Madu sebagai Pendukung Kesehatan Usus
Di antara berbagai pilihan alami, madu bisa menjadi tambahan yang bermanfaat untuk mendukung kesehatan usus. Madu mengandung prebiotik alami, yaitu senyawa yang dapat memberi “makanan” bagi bakteri baik di usus.
Dengan konsumsi madu secara teratur, keseimbangan mikrobiota bisa lebih terjaga. Selain itu, madu juga dikenal memiliki sifat antimikroba dan antioksidan yang membantu melindungi usus dari peradangan.
Bukan hanya itu, rasa manis alami madu dapat menjadi alternatif pengganti gula olahan. Jika terlalu banyak gula rafinasi bisa merusak keseimbangan mikrobiota, madu justru memberikan manfaat tambahan.
Misalnya, segelas air hangat dengan satu sendok madu di pagi hari bisa membantu sistem pencernaan lebih siap bekerja sekaligus memberikan energi alami untuk memulai hari.
Dengan mendukung kesehatan usus, madu secara tidak langsung ikut berperan dalam menjaga stabilitas emosi. Ingat, usus sehat menghasilkan lebih banyak serotonin, sehingga suasana hati pun bisa lebih positif.
Oleh karena itu, pastikan kamu mendapatkan manfaat madu ini yang tentu hanya ditemukan pada madu yang benar-benar murni dan asli tanpa pengolahan dan campuran seperti madu syafnis.
Pentingnya Pola Tidur dan Olahraga
Tidak kalah penting adalah tidur yang cukup. Saat tidur cukup, hormon stres lebih terkendali, mikrobiota lebih stabil, dan komunikasi antara otak dan usus berjalan lebih lancar.
Sebaliknya, kurang tidur membuat tubuh lebih mudah gelisah, pencernaan berantakan, dan daya tahan tubuh menurun.
Olahraga juga menjadi cara ampuh untuk menjaga keseimbangan gut brain axis. Aktivitas fisik merangsang pelepasan endorfin yang menimbulkan perasaan senang, sekaligus memperbaiki sirkulasi darah menuju organ pencernaan.
Tidak perlu olahraga berat, berjalan santai tiga puluh menit setiap hari saja sudah cukup membantu menjaga harmoni antara otak dan usus.

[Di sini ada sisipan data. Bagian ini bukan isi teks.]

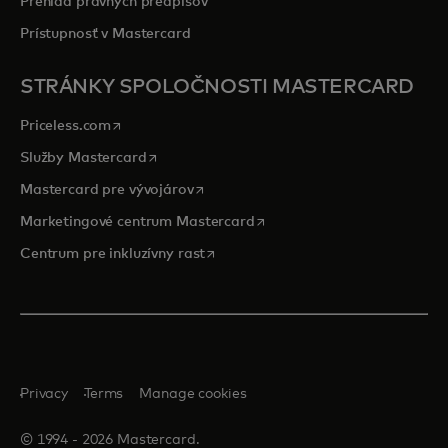
Prehľad právnych predpisov
Prístupnosť v Mastercard
STRÁNKY SPOLOČNOSTI MASTERCARD
opens in a new tab
Priceless.com
opens in a new tab
Služby Mastercard
opens in a new tab
Mastercard pre vývojárov
opens in a new tab
Marketingové centrum Mastercard
opens in a new tab
Centrum pre inkluzívny rast
Privacy
Terms
Manage cookies
© 1994 ‑ 2026 Mastercard.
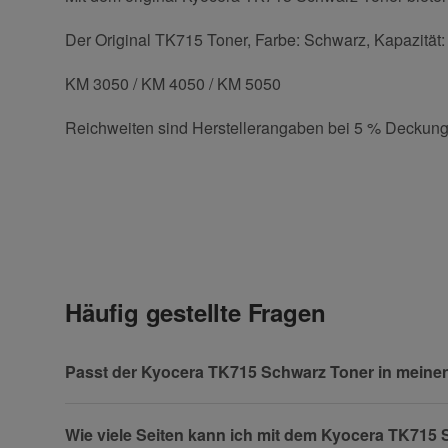
Der Original TK715 Toner, Farbe: Schwarz, Kapazität: 
KM 3050 / KM 4050 / KM 5050
Reichweiten sind Herstellerangaben bei 5 % Deckung
E-Mail
Kontaktdaten
Geben Sie die erste Bewertung für diesen Artikel ab 
Anrede
(* = Pflichtfelder)
Häufig gestellte Fragen
Datenschutzerklärung
Vorname
Passt der Kyocera TK715 Schwarz Toner in meine
Wie viele Seiten kann ich mit dem Kyocera TK715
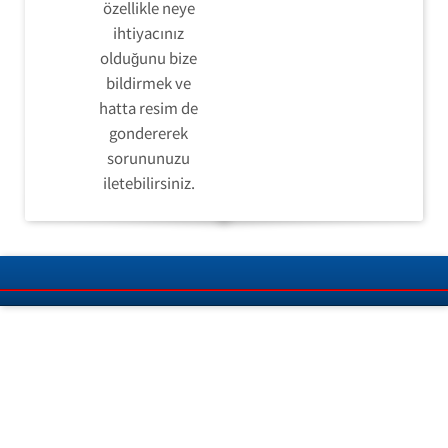
özellikle neye
ihtiyacınız
olduğunu bize
bildirmek ve
hatta resim de
gondererek
sorununuzu
iletebilirsiniz.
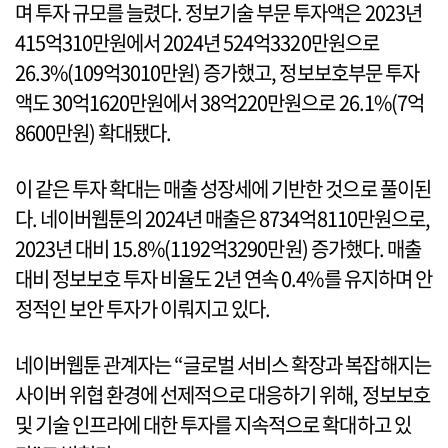
며 투자 규모를 늘렸다. 정보기술 부문 투자액은 2023년
415억310만원에서 2024년 524억3320만원으로
26.3%(109억3010만원) 증가했고, 정보보호부문 투자
액도 30억1620만원에서 38억220만원으로 26.1%(7억
8600만원) 확대됐다.
이 같은 투자 확대는 매출 성장세에 기반한 것으로 풀이된
다. 네이버웹툰의 2024년 매출은 8734억8110만원으로,
2023년 대비 15.8%(1192억3290만원) 증가했다. 매출
대비 정보보호 투자 비율도 2년 연속 0.4%를 유지하며 안
정적인 보안 투자가 이뤄지고 있다.
네이버웹툰 관계자는 “글로벌 서비스 확장과 복잡해지는
사이버 위협 환경에 선제적으로 대응하기 위해, 정보보호
및 기술 인프라에 대한 투자를 지속적으로 확대하고 있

Gut brain axis memberi kita pelajaran berharga bahwa tubuh dan pikiran bukanlah dua hal yang terpisah. Saat pikiran tertekan, usus ikut menjerit. Saat usus terganggu, pikiran pun sulit tenang. Dengan memahami hubungan ini, kita bisa lebih bijak dalam menjaga kesehatan.
Bagi sebagian orang, pengetahuan ini bisa menjadi pengingat untuk lebih peka pada sinyal tubuh.
Ketika perut sering bermasalah, mungkin bukan hanya makanan yang perlu diperhatikan, tetapi juga kondisi stres yang belum terkelola. Sebaliknya, ketika merasa mudah cemas atau murung, bisa jadi usus sedang tidak dalam kondisi sehat.
Penutup
Pada akhirnya, kesehatan adalah keseimbangan antara jasmani dan rohani. Gut brain axis hanyalah salah satu bukti bahwa keduanya saling terhubung.
Dengan gaya hidup yang lebih sadar, kita bisa menjaga harmoni itu. Mulailah dari hal-hal kecil: makan lebih sehat, tidur cukup, olahraga rutin, konsumsi makanan alami termasuk madu, dan berikan waktu untuk diri sendiri agar stres tidak menumpuk.
Dengan begitu, bukan hanya pencernaan yang lebih nyaman, tetapi pikiran pun akan terasa lebih ringan dan hidup lebih berkualitas.